Kibana running on 0.0.0.0 but other computer not able to access it

Here is the kibana.yml. I can access kibana from my ip address, but when I gave my ip address to another user to access kibana, it wont let them access

# Kibana is served by a back end server. This setting specifies the port to use.
server.port: 5601

# Specifies the address to which the Kibana server will bind. IP addresses and host names are both valid values.
# The default is 'localhost', which usually means remote machines will not be able to connect.
# To allow connections from remote users, set this parameter to a non-loopback address.
server.host: "0.0.0.0"

I have turned off my firewall as well. Please help!

Hi @Mehak_Bhargava,

Your configuration looks fine.

Can the other user access your ip in general? For example does ping <YOUR IP ADDRESS> work? If that's not the case it's indicating a problem with routing not related to Kibana.

Hi @flash1293,

Others are able to ping my ip. Just not able to access kibana port. What else could be an issue?

@flash1293

here is my kibana.yml-

# Kibana is served by a back end server. This setting specifies the port to use.
server.port: 5601

# Specifies the address to which the Kibana server will bind.
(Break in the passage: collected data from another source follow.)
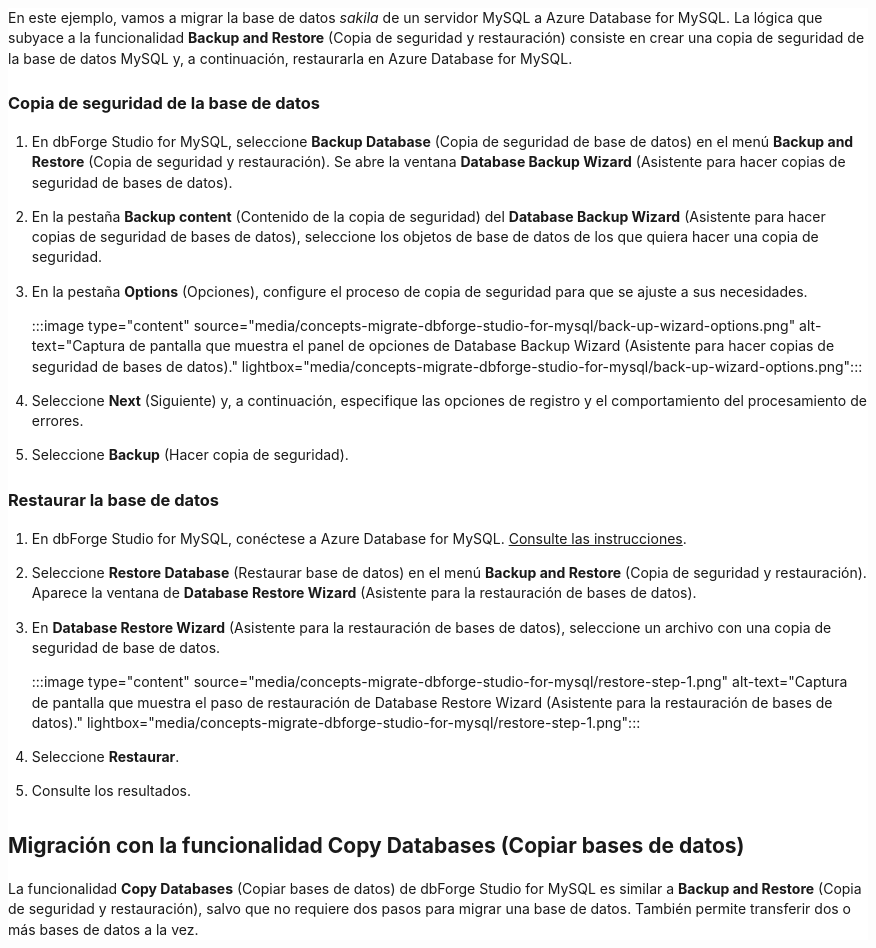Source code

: En este ejemplo, vamos a migrar la base de datos *sakila* de un servidor MySQL a Azure Database for MySQL. La lógica que subyace a la funcionalidad **Backup and Restore** (Copia de seguridad y restauración) consiste en crear una copia de seguridad de la base de datos MySQL y, a continuación, restaurarla en Azure Database for MySQL.

### <a name="back-up-the-database"></a>Copia de seguridad de la base de datos

1. En dbForge Studio for MySQL, seleccione **Backup Database** (Copia de seguridad de base de datos) en el menú **Backup and Restore** (Copia de seguridad y restauración). Se abre la ventana **Database Backup Wizard** (Asistente para hacer copias de seguridad de bases de datos).

1. En la pestaña **Backup content** (Contenido de la copia de seguridad) del **Database Backup Wizard** (Asistente para hacer copias de seguridad de bases de datos), seleccione los objetos de base de datos de los que quiera hacer una copia de seguridad.

1. En la pestaña **Options** (Opciones), configure el proceso de copia de seguridad para que se ajuste a sus necesidades.

    :::image type="content" source="media/concepts-migrate-dbforge-studio-for-mysql/back-up-wizard-options.png" alt-text="Captura de pantalla que muestra el panel de opciones de Database Backup Wizard (Asistente para hacer copias de seguridad de bases de datos)." lightbox="media/concepts-migrate-dbforge-studio-for-mysql/back-up-wizard-options.png":::

1. Seleccione **Next** (Siguiente) y, a continuación, especifique las opciones de registro y el comportamiento del procesamiento de errores.

1. Seleccione **Backup** (Hacer copia de seguridad).

### <a name="restore-the-database"></a>Restaurar la base de datos

1.  En dbForge Studio for MySQL, conéctese a Azure Database for MySQL. [Consulte las instrucciones](#connect-to-azure-database-for-mysql).

1. Seleccione **Restore Database** (Restaurar base de datos) en el menú **Backup and Restore** (Copia de seguridad y restauración). Aparece la ventana de **Database Restore Wizard** (Asistente para la restauración de bases de datos).

1. En **Database Restore Wizard** (Asistente para la restauración de bases de datos), seleccione un archivo con una copia de seguridad de base de datos.

    :::image type="content" source="media/concepts-migrate-dbforge-studio-for-mysql/restore-step-1.png" alt-text="Captura de pantalla que muestra el paso de restauración de Database Restore Wizard (Asistente para la restauración de bases de datos)." lightbox="media/concepts-migrate-dbforge-studio-for-mysql/restore-step-1.png":::

1. Seleccione **Restaurar**.

1. Consulte los resultados.

## <a name="migrate-with-the-copy-databases-functionality"></a>Migración con la funcionalidad Copy Databases (Copiar bases de datos)

La funcionalidad **Copy Databases** (Copiar bases de datos) de dbForge Studio for MySQL es similar a **Backup and Restore** (Copia de seguridad y restauración), salvo que no requiere dos pasos para migrar una base de datos. También permite transferir dos o más bases de datos a la vez.
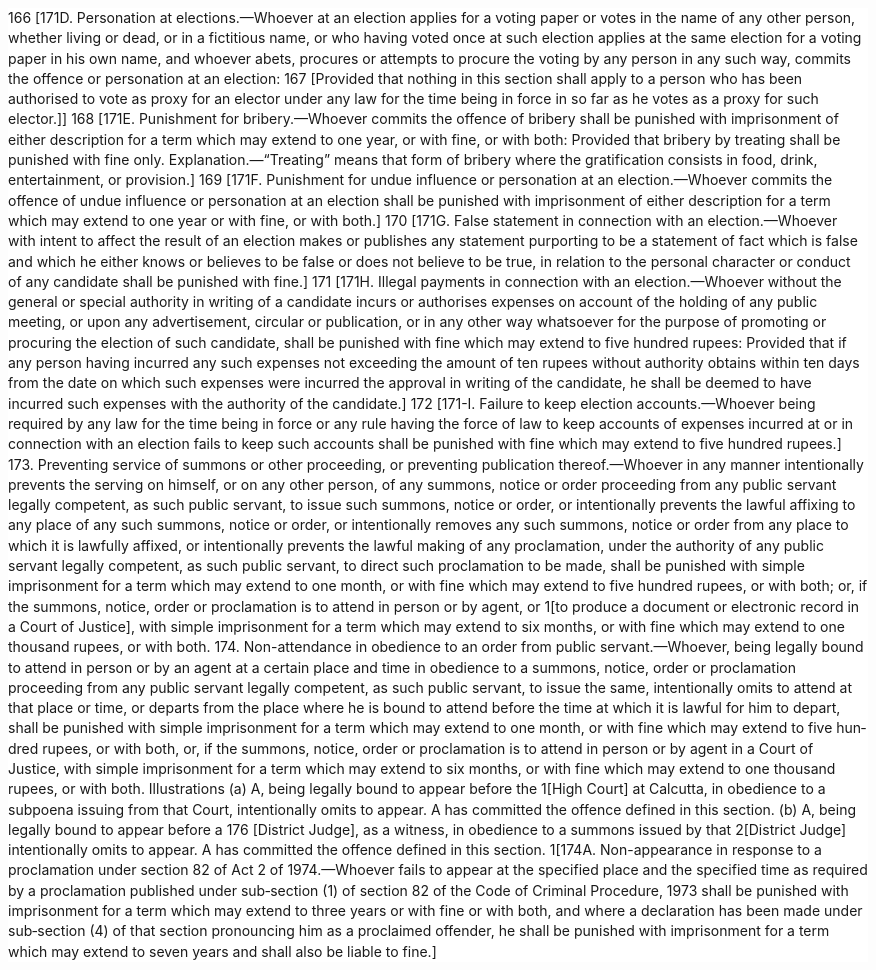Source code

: 166 [171D. Personation at elections.—Whoever at an election applies for a voting paper or votes in the name of any other person, whether living or dead, or in a fictitious name, or who having voted once at such election applies at the same election for a voting paper in his own name, and whoever abets, procures or attempts to procure the voting by any person in any such way, commits the offence or personation at an election: 167 [Provided that nothing in this section shall apply to a person who has been authorised to vote as proxy for an elector under any law for the time being in force in so far as he votes as a proxy for such elector.]]
168 [171E. Punishment for bribery.—Whoever commits the offence of bribery shall be punished with imprisonment of either description for a term which may extend to one year, or with fine, or with both: Provided that bribery by treating shall be punished with fine only. Explanation.—“Treating” means that form of bribery where the gratification consists in food, drink, entertainment, or provi­sion.]
169 [171F. Punishment for undue influence or personation at an elec­tion.—Whoever commits the offence of undue influence or persona­tion at an election shall be punished with imprisonment of either description for a term which may extend to one year or with fine, or with both.]
170 [171G. False statement in connection with an election.—Whoever with intent to affect the result of an election makes or publish­es any statement purporting to be a statement of fact which is false and which he either knows or believes to be false or does not believe to be true, in relation to the personal character or conduct of any candidate shall be punished with fine.]
171 [171H. Illegal payments in connection with an election.—Whoever without the general or special authority in writing of a candi­date incurs or authorises expenses on account of the holding of any public meeting, or upon any advertisement, circular or publi­cation, or in any other way whatsoever for the purpose of promot­ing or procuring the election of such candidate, shall be pun­ished with fine which may extend to five hundred rupees: Provided that if any person having incurred any such expenses not exceeding the amount of ten rupees without authority obtains within ten days from the date on which such expenses were in­curred the approval in writing of the candidate, he shall be deemed to have incurred such expenses with the authority of the candidate.]
172 [171-I. Failure to keep election accounts.—Whoever being required by any law for the time being in force or any rule having the force of law to keep accounts of expenses incurred at or in connection with an election fails to keep such accounts shall be punished with fine which may extend to five hundred rupees.]
173. Preventing service of summons or other proceeding, or pre­venting publication thereof.—Whoever in any manner intentionally prevents the serving on himself, or on any other person, of any summons, notice or order proceeding from any public servant legally competent, as such public servant, to issue such summons, notice or order, or intentionally prevents the lawful affixing to any place of any such summons, notice or order, or intentionally removes any such summons, notice or order from any place to which it is lawfully affixed, or intentionally prevents the lawful making of any proclamation, under the authority of any public servant legally competent, as such public servant, to direct such proclamation to be made, shall be punished with simple imprisonment for a term which may extend to one month, or with fine which may extend to five hun­dred rupees, or with both; or, if the summons, notice, order or proclamation is to attend in person or by agent, or 1[to produce a document or electronic record in a Court of Jus­tice], with simple imprisonment for a term which may extend to six months, or with fine which may extend to one thousand rupees, or with both.
174. Non-attendance in obedience to an order from public servant.—Whoever, being legally bound to attend in person or by an agent at a certain place and time in obedience to a summons, notice, order or proclamation proceeding from any public servant legally competent, as such public servant, to issue the same, intentionally omits to attend at that place or time, or departs from the place where he is bound to attend before the time at which it is lawful for him to depart, shall be punished with simple imprisonment for a term which may extend to one month, or with fine which may extend to five hun­dred rupees, or with both, or, if the summons, notice, order or proclamation is to attend in person or by agent in a Court of Justice, with simple imprison­ment for a term which may extend to six months, or with fine which may extend to one thousand rupees, or with both. Illustrations
(a) A, being legally bound to appear before the 1[High Court] at Calcutta, in obedience to a subpoena issuing from that Court, intentionally omits to appear. A has committed the offence de­fined in this section.
(b) A, being legally bound to appear before a 176 [District Judge], as a witness, in obedience to a summons issued by that 2[District Judge] intentionally omits to appear. A has committed the offence defined in this section.
1[174A. Non-appearance in response to a proclamation under section 82 of Act 2 of 1974.—Whoever fails to appear at the specified place and the specified time as required by a proclamation published under sub‑section
(1) of section 82 of the Code of Criminal Procedure, 1973 shall be punished with imprisonment for a term which may extend to three years or with fine or with both, and where a declaration has been made under sub‑section (4) of that section pronouncing him as a proclaimed offender, he shall be punished with imprisonment for a term which may extend to seven years and shall also be liable to fine.]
IP addresses and host names are both valid values.
# The default is 'localhost', which usually means remote machines will not be able to connect.
# To allow connections from remote users, set this parameter to a non-loopback address.
server.host: "0.0.0.0"

# Enables you to specify a path to mount Kibana at if you are running behind a proxy.
# Use the `server.rewriteBasePath` setting to tell Kibana if it should remove the basePath
# from requests it receives, and to prevent a deprecation warning at startup.
# This setting cannot end in a slash.
#server.basePath: ""

# Specifies whether Kibana should rewrite requests that are prefixed with
# `server.basePath` or require that they are rewritten by your reverse proxy.
# This setting was effectively always `false` before Kibana 6.3 and will
# default to `true` starting in Kibana 7.0.
#server.rewriteBasePath: false

# The maximum payload size in bytes for incoming server requests.
#server.maxPayloadBytes: 1048576

# The Kibana server's name.  This is used for display purposes.
#server.name: "your-hostname"

# The URLs of the Elasticsearch instances to use for all your queries.
#elasticsearch.hosts: ["http://localhost:9200"]

# When this setting's value is true Kibana uses the hostname specified in the server.host
# setting. When the value of this setting is false, Kibana uses the hostname of the host
# that connects to this Kibana instance.
#elasticsearch.preserveHost: true

# Kibana uses an index in Elasticsearch to store saved searches, visualizations and
# dashboards. Kibana creates a new index if the index doesn't already exist.
#kibana.index: ".kibana"

# The default application to load.
#kibana.defaultAppId: "home"

Please help whats the issue.

Hey Mehak,

can you share the netstat results.

Use command : netstat -plant and netstat -tlunp

Or check if kibana port is in listening state : netstat -plant | grep 5601

Thanks
Anshu

Hey, could you run the command @AnshuPal posted and paste the results here?

It might also be worth it checking with your network administrator whether ports other than 80/443 get blocked.

I tried the command but I get an error saying "netstat" is not recognized as an internal or external command on my windows terminal.

The problem could be a local firewall in your computer. You can test external connectivity using 'telnet <YOUR IP ADDRESS> 5601' and see if they can establish a connection.